_Task objective:_ Copy every one of the records below without changing a single character, and leave the pictures out of your copy.

_Materials provided:_
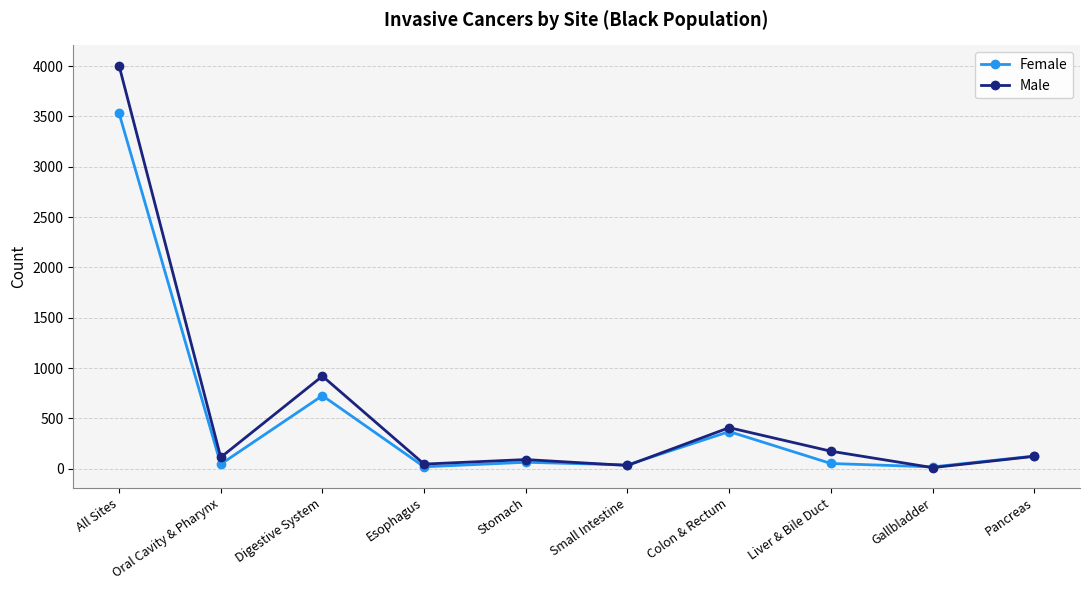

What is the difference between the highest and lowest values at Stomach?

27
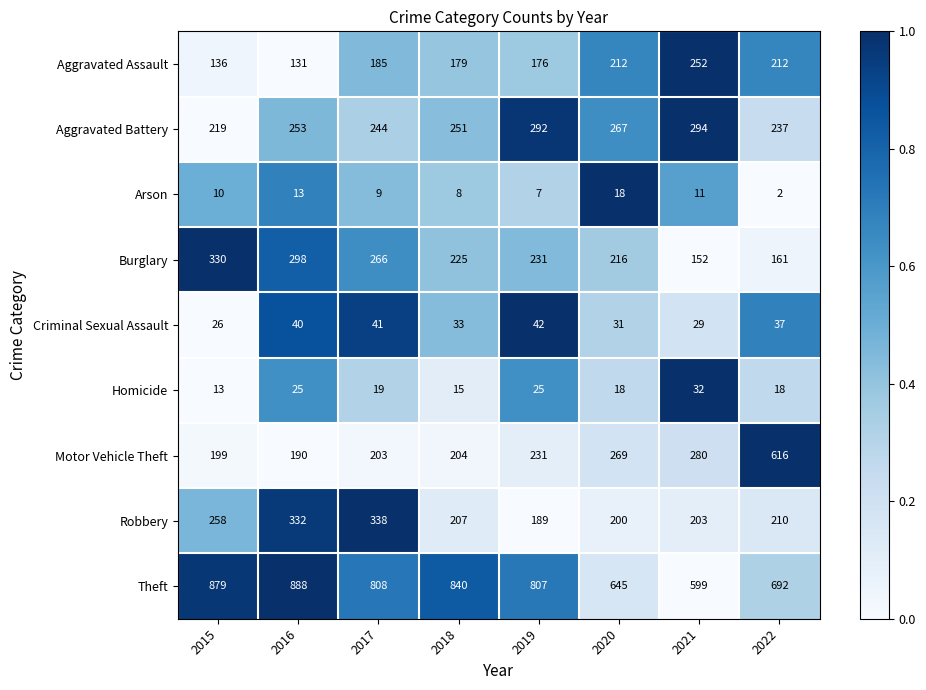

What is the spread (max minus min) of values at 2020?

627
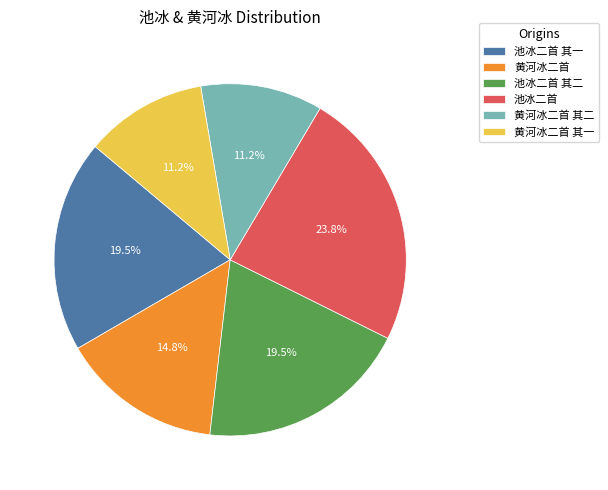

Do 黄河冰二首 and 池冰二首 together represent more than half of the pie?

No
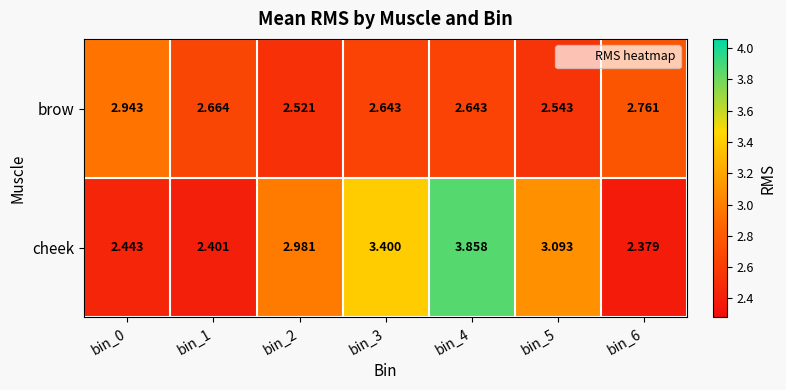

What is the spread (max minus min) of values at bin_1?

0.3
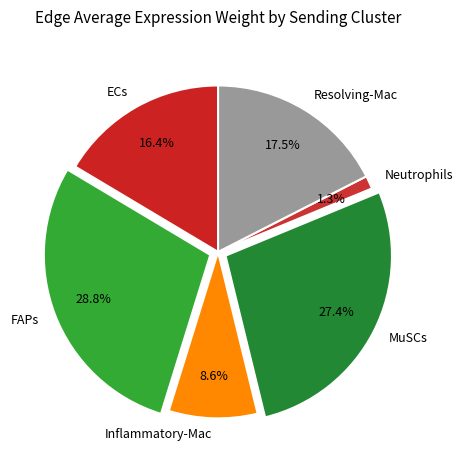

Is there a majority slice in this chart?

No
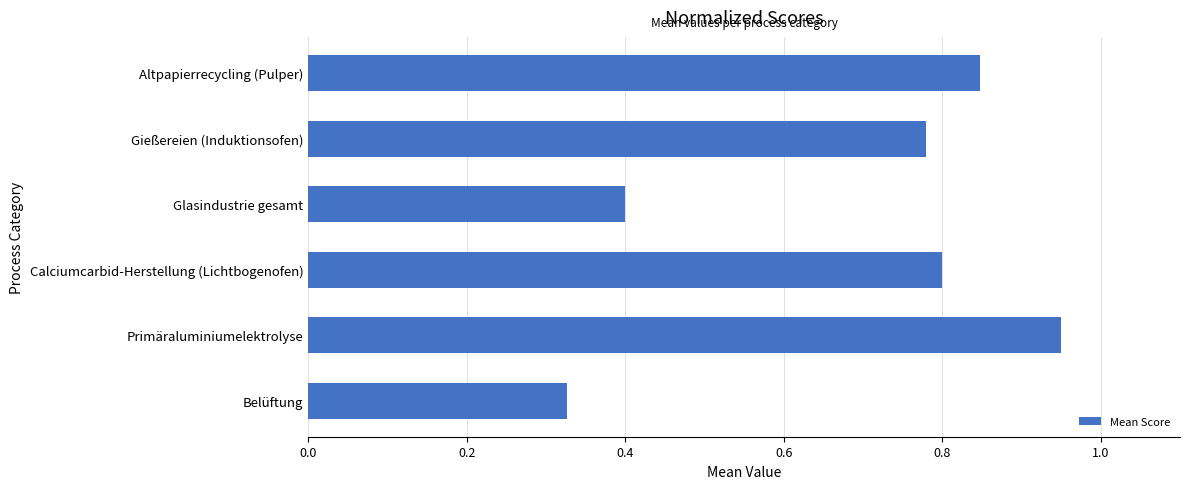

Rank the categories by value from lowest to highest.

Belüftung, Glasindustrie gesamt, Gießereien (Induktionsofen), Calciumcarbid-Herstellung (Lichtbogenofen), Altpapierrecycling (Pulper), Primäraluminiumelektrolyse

_Reply:_
What is the difference between the highest and lowest values at Stomach?

27

What is the spread (max minus min) of values at 2020?

627

Do 黄河冰二首 and 池冰二首 together represent more than half of the pie?

No

What is the spread (max minus min) of values at bin_1?

0.3

Is there a majority slice in this chart?

No

Rank the categories by value from lowest to highest.

Belüftung, Glasindustrie gesamt, Gießereien (Induktionsofen), Calciumcarbid-Herstellung (Lichtbogenofen), Altpapierrecycling (Pulper), Primäraluminiumelektrolyse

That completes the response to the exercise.